EDDIE BELL [1955-58]: Bell went to West Philadelphia High and played at Penn. The Eagles drafted him in the 5th-round in 1953, and Bell, one of the first African-Americans to play in the NFL, had nine INTs in four seasons with the Eagles before spending time in the CFL and then the AFL with the New York Titans, who eventually became the Jets.

JOHN MICHELS [1953]: Not to be confused with the John Michels who was once traded for Jon Harris, this John Michels was a guard who went to West Catholic and then played at Tennessee. He was a 25th-round draft pick in 1953 and played 11 games for the Eagles.

JESS RICHARDSON [1953-61]: Richardson was from East Falls and went to Roxborough High. He was the Eagles’ 8th-round pick in 1953 as a defensive tackle out of Alabama.

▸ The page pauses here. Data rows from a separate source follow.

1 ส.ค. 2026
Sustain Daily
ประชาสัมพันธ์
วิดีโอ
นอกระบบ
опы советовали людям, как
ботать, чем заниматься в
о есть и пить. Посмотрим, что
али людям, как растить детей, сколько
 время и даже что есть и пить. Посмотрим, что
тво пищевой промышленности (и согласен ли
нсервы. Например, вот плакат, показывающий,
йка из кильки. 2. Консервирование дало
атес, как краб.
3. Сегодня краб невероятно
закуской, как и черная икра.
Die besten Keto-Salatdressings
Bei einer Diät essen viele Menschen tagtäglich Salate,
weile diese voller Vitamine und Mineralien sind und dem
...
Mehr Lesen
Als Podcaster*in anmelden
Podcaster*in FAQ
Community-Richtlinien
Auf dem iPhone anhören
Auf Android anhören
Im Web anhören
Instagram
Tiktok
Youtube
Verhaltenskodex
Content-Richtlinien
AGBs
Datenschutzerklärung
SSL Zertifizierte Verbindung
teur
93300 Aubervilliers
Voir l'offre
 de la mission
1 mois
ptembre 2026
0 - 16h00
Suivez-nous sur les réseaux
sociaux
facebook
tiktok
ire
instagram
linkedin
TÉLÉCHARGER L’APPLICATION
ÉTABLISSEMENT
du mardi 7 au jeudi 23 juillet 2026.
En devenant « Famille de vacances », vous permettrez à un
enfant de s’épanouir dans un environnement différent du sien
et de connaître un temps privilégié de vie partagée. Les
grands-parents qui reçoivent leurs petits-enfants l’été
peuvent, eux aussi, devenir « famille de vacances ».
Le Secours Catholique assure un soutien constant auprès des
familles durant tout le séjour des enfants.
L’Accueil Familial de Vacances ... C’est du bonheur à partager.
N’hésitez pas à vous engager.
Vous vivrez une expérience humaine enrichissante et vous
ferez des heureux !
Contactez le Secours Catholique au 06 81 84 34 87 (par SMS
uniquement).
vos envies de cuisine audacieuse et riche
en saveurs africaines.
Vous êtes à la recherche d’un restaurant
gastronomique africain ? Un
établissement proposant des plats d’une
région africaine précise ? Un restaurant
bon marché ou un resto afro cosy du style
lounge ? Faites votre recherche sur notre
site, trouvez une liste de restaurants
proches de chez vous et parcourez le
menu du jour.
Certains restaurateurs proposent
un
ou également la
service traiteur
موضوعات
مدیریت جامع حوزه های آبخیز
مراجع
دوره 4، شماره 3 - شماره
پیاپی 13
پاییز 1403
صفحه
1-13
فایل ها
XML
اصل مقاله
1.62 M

Ray Didinger tells me Richardson grew up blocks away from the Kelly family and was friends with Grace Kelly, who became Princess of Monaco. He played nine of his 12 NFL seasons with the Eagles, made a Pro Bowl in 1959 and started on the 1960 NFL Championship team.

WALT STICKEL [1950-51]: Stickel went to Northeast High and played at both Tulsa and Penn before the Bears drafted him in the 21st round in 1945. He finished his career with the Eagles, playing in 11 games.

MIKE JARMOLUK [1949-55]: Jarmoluk, an interior lineman, attended Frankford High and Temple and was drafted by the Lions in 1945 before finishing his 10-year NFL career with the Eagles.

BILL MACKRIDES [1947-51]: Mackrides played at West Philly and Nevada and was the Eagles’ 3rd-round pick as a QB in 1947. He spent all but three games of his six-year career with the Eagles and was a backup on two NFL Championship teams. He threw 15 touchdown passes.

BERT KUCZYNSKI [1946]: Kuczynski went to Northeast High and Penn and played in one game for the Eagles.

MIKE MANDARINO [1944-45]: A West Catholic and La Salle grad, Mandarino played in 13 games for the Eagles in the 1940s.

BUCKO KILROY [1943-55]: Kilroy grew up in Port Richmond and attended Northeast Catholic and played college ball at both Notre Dame and Temple and also served in the Merchant Marines before spending his entire 13-year NFL career as an interior lineman with the Eagles, often playing both ways. He started 103 games for the Eagles, playing on both the 1948 and 1949 NFL Championship teams and was named to the NFL’s Team of the Decade for the 1940s. After his playing career, Kilroy spent nearly 50 years as an NFL executive, including 37 years with the Patriots.

JACK FERRANTE [1941, 1944-50]: Great story. Ferrante grew up in South Philly and then West Philly and briefly attended high school somewhere in the city, although nobody seems to remember exactly where. He left school to work during his sophomore year and was only 18 when he starting playing semi-pro football. After earning a local reputation, he got a tryout with the Eagles in 1941. He played three games and caught two passes, then got another tryout in 1944, and this time he stuck. Ferrante wound up spending the next seven years with the Eagles, catching 169 passes for 2,884 yards, 31 TDs (tied with Brent Celek for 12th-most in Eagles history) and a 17.71 average (7th-best in Eagles history) while starting for the 1948 and 1949 NFL Championship teams.